The Zoning Board of Appeals gave final approval to a life science building on the former Doble Engineering property. The four story building near Arsenal Street will also have a parking garage and a park along Walnut Street.
The project came before the board for the second time Wednesday night, and the board approve the project with some additional requirements.
The building will be four stories tall and 78-feet high, including the rooftop screening for the mechanical systems with 213,500 sq. ft. of floor space. Architect John Sullivan from SGA said designers used the Watertown Arsenal as an inspiration when designing the building.
There will be a park along Walnut Street, which will be open to the public.
The project also includes up to 562 parking spaces, but Matthew Price, from developer Westbrook Partners, said that if the building is used for life science research and development, they will likely use 398 spaces.
Many of the parking spots would be in a parking garage located between the building and the park. The drawing presented to the Zoning Board showed a three story garage, with a solar array on top. Price said that a fourth story of parking could be added if the tenants need additional parking.
“It would be a bad day for us if we have a tenant that needs the additional parking,” Price said. “We are looking for a life science tenant.”
Price said life science labs do not have as many employees as traditional office space, and that Westbrook is confident that life sciences will only continue to be a growing industry in Watertown, if not a growing one due to the COVID-19 outbreak.
The garage will be screened by a mix of tall trees and green screens on the side of the garage itself. As one of the conditions for approval the Zoning Board requires some of the green screens to be widened to cover more of the structure.

**WHAT YOU HAVE TO DO**
In the article about the Doble Engineering site, rewrite the part starting with "The building will" and going on through "designing the building.", replacing "rooftop screening" with "rooftop enclosure". The entries after this article are not needed.

**DATASET EXCERPTS**
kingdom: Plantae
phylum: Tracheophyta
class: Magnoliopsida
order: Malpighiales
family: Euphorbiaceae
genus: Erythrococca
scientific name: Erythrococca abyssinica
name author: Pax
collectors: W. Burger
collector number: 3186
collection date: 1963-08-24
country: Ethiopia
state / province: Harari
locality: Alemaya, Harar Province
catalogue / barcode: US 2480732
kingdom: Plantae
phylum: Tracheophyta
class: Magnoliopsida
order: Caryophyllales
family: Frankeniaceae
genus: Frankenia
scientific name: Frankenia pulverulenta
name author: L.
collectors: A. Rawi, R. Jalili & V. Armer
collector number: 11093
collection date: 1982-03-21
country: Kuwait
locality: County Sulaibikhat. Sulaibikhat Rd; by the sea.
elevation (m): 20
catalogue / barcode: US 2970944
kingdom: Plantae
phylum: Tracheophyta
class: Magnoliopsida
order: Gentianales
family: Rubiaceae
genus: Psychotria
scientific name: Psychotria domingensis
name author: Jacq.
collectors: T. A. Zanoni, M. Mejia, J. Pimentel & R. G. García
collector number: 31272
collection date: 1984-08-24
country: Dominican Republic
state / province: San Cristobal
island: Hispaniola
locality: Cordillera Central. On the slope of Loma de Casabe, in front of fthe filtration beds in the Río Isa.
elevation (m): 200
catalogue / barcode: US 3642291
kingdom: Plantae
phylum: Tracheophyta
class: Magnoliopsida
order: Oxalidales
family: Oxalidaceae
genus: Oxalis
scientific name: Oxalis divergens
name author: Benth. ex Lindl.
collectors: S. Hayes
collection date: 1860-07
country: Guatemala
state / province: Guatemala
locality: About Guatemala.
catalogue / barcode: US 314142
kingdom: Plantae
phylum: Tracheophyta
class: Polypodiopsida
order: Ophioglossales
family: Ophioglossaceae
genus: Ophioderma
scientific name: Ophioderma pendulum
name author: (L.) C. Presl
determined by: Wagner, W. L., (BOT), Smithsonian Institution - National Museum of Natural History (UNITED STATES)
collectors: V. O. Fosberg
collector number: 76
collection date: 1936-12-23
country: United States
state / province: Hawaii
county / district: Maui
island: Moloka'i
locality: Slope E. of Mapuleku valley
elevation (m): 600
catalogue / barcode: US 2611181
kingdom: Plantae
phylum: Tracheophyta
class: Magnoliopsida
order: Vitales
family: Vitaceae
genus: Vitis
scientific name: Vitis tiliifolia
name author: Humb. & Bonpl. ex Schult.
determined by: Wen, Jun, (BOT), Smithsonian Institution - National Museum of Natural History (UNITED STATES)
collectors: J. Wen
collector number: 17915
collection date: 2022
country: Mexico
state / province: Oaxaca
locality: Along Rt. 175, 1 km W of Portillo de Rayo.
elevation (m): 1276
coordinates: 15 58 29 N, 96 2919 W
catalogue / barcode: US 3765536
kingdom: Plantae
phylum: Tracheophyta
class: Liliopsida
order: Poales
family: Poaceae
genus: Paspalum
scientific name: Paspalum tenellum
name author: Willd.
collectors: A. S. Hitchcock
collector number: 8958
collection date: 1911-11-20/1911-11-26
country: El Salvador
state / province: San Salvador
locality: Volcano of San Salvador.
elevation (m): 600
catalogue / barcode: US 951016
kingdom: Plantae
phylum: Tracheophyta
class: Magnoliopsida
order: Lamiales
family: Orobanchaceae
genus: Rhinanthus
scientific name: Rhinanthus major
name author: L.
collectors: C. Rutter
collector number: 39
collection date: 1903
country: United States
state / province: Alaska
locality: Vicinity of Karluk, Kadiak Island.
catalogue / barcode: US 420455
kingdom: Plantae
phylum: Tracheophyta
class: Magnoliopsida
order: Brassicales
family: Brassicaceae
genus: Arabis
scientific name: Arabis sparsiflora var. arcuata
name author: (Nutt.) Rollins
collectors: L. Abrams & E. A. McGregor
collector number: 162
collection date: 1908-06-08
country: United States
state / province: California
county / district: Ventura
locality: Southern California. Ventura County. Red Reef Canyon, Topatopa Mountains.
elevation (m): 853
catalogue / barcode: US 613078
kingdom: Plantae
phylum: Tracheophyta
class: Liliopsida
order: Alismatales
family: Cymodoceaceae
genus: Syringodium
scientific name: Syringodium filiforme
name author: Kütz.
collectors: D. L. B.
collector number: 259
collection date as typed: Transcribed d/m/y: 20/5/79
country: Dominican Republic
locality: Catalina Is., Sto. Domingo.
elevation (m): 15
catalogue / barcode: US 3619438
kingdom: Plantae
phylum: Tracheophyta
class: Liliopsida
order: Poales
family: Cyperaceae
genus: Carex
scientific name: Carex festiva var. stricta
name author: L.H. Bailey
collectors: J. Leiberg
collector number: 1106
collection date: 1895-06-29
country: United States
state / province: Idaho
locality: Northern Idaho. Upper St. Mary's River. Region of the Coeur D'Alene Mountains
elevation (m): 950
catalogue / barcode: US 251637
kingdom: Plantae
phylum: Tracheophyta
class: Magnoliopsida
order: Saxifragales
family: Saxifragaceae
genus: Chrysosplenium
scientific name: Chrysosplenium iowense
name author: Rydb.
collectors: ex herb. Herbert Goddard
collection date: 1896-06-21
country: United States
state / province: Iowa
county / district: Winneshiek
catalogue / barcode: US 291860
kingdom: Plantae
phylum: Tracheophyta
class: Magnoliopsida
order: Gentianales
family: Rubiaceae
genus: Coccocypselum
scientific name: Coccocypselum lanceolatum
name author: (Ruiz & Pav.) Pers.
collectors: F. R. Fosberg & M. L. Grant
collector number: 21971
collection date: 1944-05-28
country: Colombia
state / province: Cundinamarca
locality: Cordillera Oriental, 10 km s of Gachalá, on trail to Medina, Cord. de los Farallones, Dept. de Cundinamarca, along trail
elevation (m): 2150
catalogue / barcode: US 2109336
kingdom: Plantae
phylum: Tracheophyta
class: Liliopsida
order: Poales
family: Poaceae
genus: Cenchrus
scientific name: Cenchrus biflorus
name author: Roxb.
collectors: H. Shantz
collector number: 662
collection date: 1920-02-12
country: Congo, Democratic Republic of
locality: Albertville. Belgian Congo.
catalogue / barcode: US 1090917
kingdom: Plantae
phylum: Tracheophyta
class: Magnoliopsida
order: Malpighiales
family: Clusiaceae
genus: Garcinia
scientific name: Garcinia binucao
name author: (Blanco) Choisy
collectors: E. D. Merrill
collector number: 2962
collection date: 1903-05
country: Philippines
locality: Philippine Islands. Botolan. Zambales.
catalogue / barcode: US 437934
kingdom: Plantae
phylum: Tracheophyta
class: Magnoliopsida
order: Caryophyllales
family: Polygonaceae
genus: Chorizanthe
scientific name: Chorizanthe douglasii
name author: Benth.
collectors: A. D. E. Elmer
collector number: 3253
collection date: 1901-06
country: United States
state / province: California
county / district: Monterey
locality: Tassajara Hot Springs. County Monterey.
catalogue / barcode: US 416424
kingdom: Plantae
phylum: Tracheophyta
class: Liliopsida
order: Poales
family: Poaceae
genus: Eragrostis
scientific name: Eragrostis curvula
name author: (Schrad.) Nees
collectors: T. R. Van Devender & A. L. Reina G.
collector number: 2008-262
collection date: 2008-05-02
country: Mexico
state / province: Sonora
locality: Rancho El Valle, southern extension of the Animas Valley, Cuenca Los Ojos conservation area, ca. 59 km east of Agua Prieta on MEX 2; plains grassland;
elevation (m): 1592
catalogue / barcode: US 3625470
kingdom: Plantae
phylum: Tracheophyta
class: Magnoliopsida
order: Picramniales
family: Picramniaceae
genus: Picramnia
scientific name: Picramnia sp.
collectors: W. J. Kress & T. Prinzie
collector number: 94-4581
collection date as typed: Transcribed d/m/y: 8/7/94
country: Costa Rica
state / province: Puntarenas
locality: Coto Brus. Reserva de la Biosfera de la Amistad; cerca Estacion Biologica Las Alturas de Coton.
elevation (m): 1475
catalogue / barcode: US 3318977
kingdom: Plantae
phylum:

**SOLUTION TO THE PROBLEM**
The building will be four stories tall and 78-feet high, including the rooftop enclosure for the mechanical systems with 213,500 sq. ft. of floor space. Architect John Sullivan from SGA said designers used the Watertown Arsenal as an inspiration when designing the building.